Exercises to complete:
• A. In the rabbit forum thread, how old is keithb's son?
• B. Print everything in the rabbit forum thread from "That's really odd, my" down to "there for hours!".

Text segment:
● ● ● ●

# Wanting mini lop or mini lionhead



## keithb (Jan 29, 2009)

Hi all wanting to get a pet for my son other than the lizards we have and looking at some rabbits.
I would prefer to buy from a local breeder so if anyone on here or knows of someone that could pass me on the details it would be much appreciated.

Cheers: victory:


----------



## corny girl (Aug 30, 2009)

How old is your son? Mini Lops can be a bit scatty so not ideal for a younger child (think Lion Lops are similar too). I would recommend a Dwarf Lop as these are a bit more laid back & can be handled by children more easily. Don't get me wrong i love Mini's (i used to breed them & still have a 5 year old buck i bred) but they aren't ideal for younger kids due to their scattiness :2thumb:. Check out the BRC website which has a breeders section for any breeders in your area. The BRC - Welcome to the Official website of The British Rabbit Council


----------



## keithb (Jan 29, 2009)

Cheers for the advice, my son is only 2 but is well behaved and is calm around animals (i have 3 lizards all ready)
But may have to change the breed I look for :bash:


----------



## corny girl (Aug 30, 2009)

keithb said:


> Cheers for the advice, my son is only 2 but is well behaved and is calm around animals (i have 3 lizards all ready)
> But may have to change the breed I look for :bash:


 A Mini will definately be too scatty for a 2 year old, they are nosey little rabbits so just won't sit still :devil:. Dwarf Lops are docile as are German Lops & French Lops (although last 2 are big breeds).


----------



## barbara herald (Jun 19, 2011)

i keep giant french lops and lion heads and i have french lop x lion head babies at the min my little girl who is 2 is always playing wid them never had any problems


----------



## pigglywiggly (Jul 19, 2008)

the male must have used ladders for that cross, lol.

mini`s are the original duracell bunny, something middle sized like the german would probly be better, steadier and calmer, only get to around 8 or 9 lb, about the same size as a petshop lop, but chunkier


----------



## Kare (Mar 9, 2010)

pigglywiggly said:


> the male must have used ladders for that cross, lol.
> 
> mini`s are the original duracell bunny, something middle sized like the german would probly be better, steadier and calmer, only get to around 8 or 9 lb, about the same size as a petshop lop, but chunkier


That's really odd, my mini lop is so inactive, to a stupid degree. I have had to put him in out of the rain because he can't be bothered and in the house he only moves quickly to get to his favourite sitting place, and he can then sit there for hours!


----------



## keithb (Jan 29, 2009)

Does anyone know of breeders in tyne and wear, I checked the link above but nothing local to me:whip:


----------



## Nix (Jan 23, 2008)

Rex rabbits are lovely if you decide you don't want a mini lop or lion. Jazzywoo is a rabbit breeder not too far from you. Darlington I think.


----------



## Hammyhogbun (May 19, 2011)

I am a rabbit breeder, I have never had a problem with scatty mini and lion lops they are very calm. but german lops are the best lops for children its the ones my daughter gets on best with. I wouldnt say rex is good for children, they are very scratchy and wriggly 

If you want me to give you some names of breeders near you pm me and i can help.

● ● ● ●

Provided material:
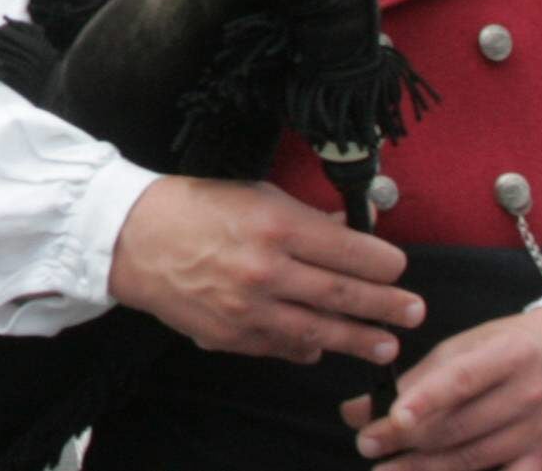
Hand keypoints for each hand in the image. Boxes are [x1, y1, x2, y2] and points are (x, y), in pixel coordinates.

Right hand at [108, 178, 421, 364]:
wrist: (127, 238)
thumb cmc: (191, 208)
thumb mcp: (252, 195)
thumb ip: (304, 217)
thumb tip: (348, 233)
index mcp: (275, 225)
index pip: (353, 252)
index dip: (385, 263)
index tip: (398, 267)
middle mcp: (267, 270)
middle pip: (347, 295)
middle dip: (389, 306)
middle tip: (414, 312)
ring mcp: (250, 308)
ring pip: (324, 331)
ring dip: (362, 340)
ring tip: (386, 345)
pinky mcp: (233, 335)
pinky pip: (285, 347)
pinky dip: (308, 347)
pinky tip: (323, 346)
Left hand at [346, 308, 541, 469]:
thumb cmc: (505, 348)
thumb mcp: (463, 347)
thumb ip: (414, 378)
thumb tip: (358, 409)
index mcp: (508, 355)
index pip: (462, 380)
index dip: (426, 400)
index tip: (392, 416)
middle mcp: (529, 394)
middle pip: (461, 425)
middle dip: (407, 438)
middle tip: (366, 443)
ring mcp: (539, 430)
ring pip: (475, 456)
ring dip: (425, 467)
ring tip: (386, 469)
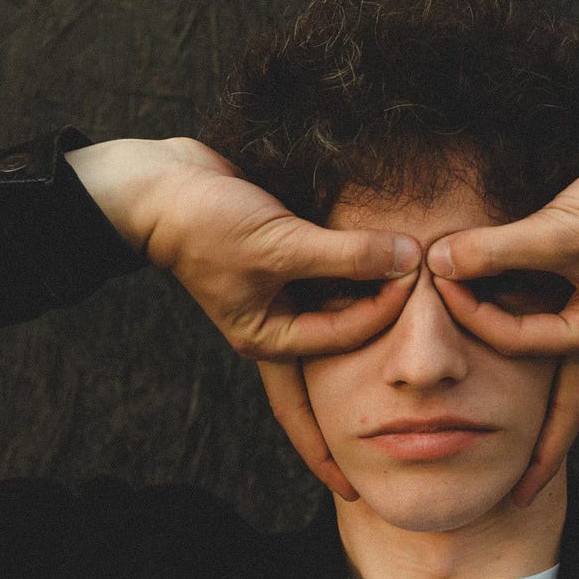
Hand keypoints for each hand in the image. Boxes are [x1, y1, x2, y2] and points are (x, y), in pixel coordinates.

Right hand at [66, 137, 420, 498]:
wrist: (160, 184)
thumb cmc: (207, 223)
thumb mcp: (280, 244)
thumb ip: (346, 254)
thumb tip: (408, 258)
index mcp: (270, 339)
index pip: (346, 337)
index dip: (385, 308)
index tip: (414, 275)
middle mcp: (279, 325)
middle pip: (340, 357)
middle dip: (373, 371)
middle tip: (416, 394)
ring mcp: (283, 296)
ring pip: (341, 312)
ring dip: (374, 311)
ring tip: (418, 334)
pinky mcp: (287, 263)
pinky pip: (332, 277)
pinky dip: (359, 273)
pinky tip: (389, 274)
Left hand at [424, 115, 578, 503]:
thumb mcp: (561, 229)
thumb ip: (497, 249)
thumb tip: (438, 261)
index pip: (517, 342)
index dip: (472, 314)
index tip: (437, 281)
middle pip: (562, 411)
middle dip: (541, 455)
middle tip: (518, 496)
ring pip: (556, 376)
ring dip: (534, 404)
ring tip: (515, 447)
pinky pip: (551, 330)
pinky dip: (527, 338)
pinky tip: (508, 342)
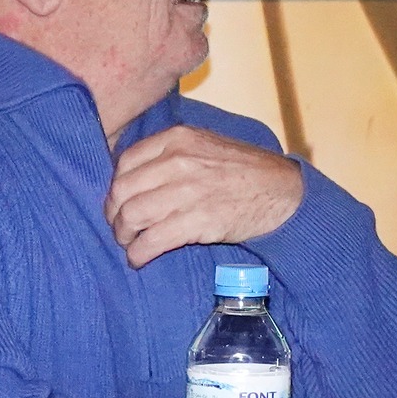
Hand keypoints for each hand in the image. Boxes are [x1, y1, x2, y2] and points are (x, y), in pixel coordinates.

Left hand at [105, 126, 303, 267]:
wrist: (281, 190)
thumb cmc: (243, 170)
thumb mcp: (205, 145)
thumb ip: (170, 154)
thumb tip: (131, 179)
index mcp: (178, 138)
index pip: (125, 163)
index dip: (116, 188)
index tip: (121, 203)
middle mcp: (179, 161)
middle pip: (122, 192)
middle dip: (115, 216)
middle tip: (123, 229)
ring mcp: (188, 191)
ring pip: (131, 217)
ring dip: (124, 237)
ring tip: (132, 244)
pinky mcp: (197, 221)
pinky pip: (151, 241)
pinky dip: (138, 254)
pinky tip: (140, 258)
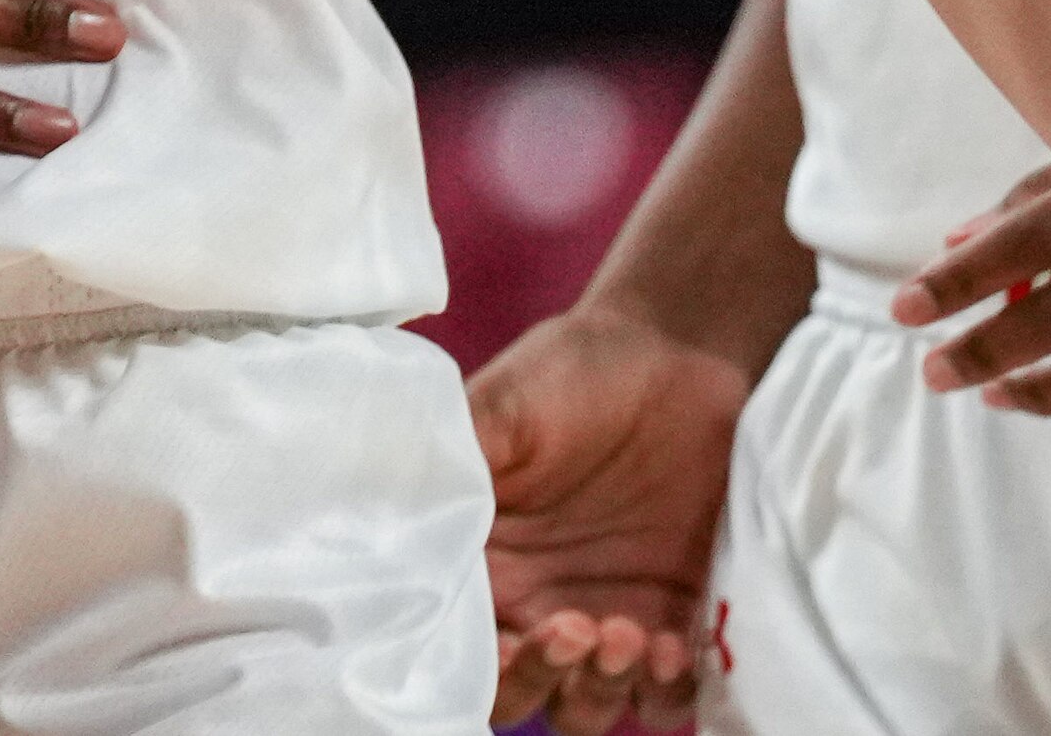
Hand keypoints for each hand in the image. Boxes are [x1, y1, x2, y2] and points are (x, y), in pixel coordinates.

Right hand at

● ● ● ●

Solutions to the tasks:
• A. He is 2 years old.

• B.
That's really odd, my mini lop is so inactive, to a stupid degree. I have had to put him in out of the rain because he can't be bothered and in the house he only moves quickly to get to his favourite sitting place, and he can then sit there for hours!